Death at Victoria Dock is a crime novel by Kerry Greenwood, first published in 1992 by Poisoned Pen Press. It is the fourth novel featuring Phryne Fisher.

Plot introduction 
The Honourable Phryne Fisher is on her way home, driving past Victoria Docks in Melbourne, late evening when a shot shatters her windshield. She stops, to find a man wearing an anarchist tattoo, lying on the road, bleeding. He dies before she can get medical help. Along with her companion and maid, Dorothy 'Dot' Williams, and her friends, Burt and Cec, she attempts to solve the mystery of who shot and killed this man. Along the way she meets and is attracted to an anarchist with a strange past, who goes by the name of Peter Smith. Phryne and her friends assist Inspector Jack Robinson of the Melbourne Police to solve the murder, encountering, in the process, a bank robbing and an abduction.

Characters

Recurring characters 
 The Honourable Miss Phryne Fisher: a wealthy private detective 
 Dorothy 'Dot' Williams: Phryne's maidservant and social secretary
 Bert (Albert Johnson) and Cec (Cecil Yates): cab drivers in Melbourne who occasionally act as investigative assistants to Phryne 
 Mr and Mrs. Butler: Phryne's butler and housekeeper, respectively 
 Jane (née Graham) Fisher and Ruth (née Collins) Fisher: Phryne's Adopted Daughters
 Dr. Elizabeth Macmillan: An older woman with pepper and salt hair who is a doctor at the women's hospital and one of Phryne's best friends. 
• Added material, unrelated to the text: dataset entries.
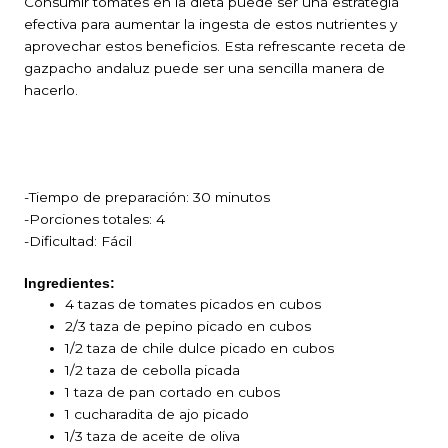
Consumir tomates en la dieta puede ser una estrategia
efectiva para aumentar la ingesta de estos nutrientes y
aprovechar estos beneficios. Esta refrescante receta de
gazpacho andaluz puede ser una sencilla manera de
hacerlo.
-Tiempo de preparación: 30 minutos
-Porciones totales: 4
-Dificultad: Fácil
Ingredientes:
4 tazas de tomates picados en cubos
2/3 taza de pepino picado en cubos
1/2 taza de chile dulce picado en cubos
1/2 taza de cebolla picada
1 taza de pan cortado en cubos
1 cucharadita de ajo picado
1/3 taza de aceite de oliva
 Detective-Inspector Jack Robinson: Phryne's favourite police detective
 Constable Hugh Collins: Young Catholic Constable who has taken a shine to Dot.

Other characters 
Peter "Smith": Latvian revolutionary and now Phryne's Lover. 
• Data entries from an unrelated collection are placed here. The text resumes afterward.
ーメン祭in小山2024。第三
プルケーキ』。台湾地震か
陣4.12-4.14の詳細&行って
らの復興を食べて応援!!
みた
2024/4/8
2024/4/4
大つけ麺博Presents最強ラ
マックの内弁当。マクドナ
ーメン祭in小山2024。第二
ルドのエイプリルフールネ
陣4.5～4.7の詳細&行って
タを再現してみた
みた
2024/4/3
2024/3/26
Nina Gottstein: One of the Latvian's, but she's in love with a hulking, but sweet Australian.
Bill 
Karl
Kasimov
Mr. Waddington-Forsythe - An older man of about 60 with 14-year-old twins (son and daughter). His first wife died 7 years previous, and his new wife is only 25 and expecting.
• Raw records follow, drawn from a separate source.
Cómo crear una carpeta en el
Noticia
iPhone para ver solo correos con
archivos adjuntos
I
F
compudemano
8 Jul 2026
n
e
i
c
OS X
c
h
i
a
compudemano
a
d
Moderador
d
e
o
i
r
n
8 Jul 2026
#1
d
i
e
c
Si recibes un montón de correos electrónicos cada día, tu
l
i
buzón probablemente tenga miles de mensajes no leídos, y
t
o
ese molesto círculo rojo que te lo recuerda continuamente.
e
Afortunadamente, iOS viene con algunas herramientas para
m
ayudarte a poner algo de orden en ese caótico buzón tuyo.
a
Alicia Waddington-Forsythe - A 14-year-old school acquaintance of Jane and Ruth's who is missing. Mr. Waddington-Forsythe hires Phryne to find her. 
Paul Waddington-Forsythe - Alicia's twin brother. He is arrogantly beautiful and far too attached to his young step-mother. 
Christine Waddington-Forsythe - 25-year-old secret keeping wife and step-mother who both Waddington-Forsythe men are devoted to, and who Alicia hates.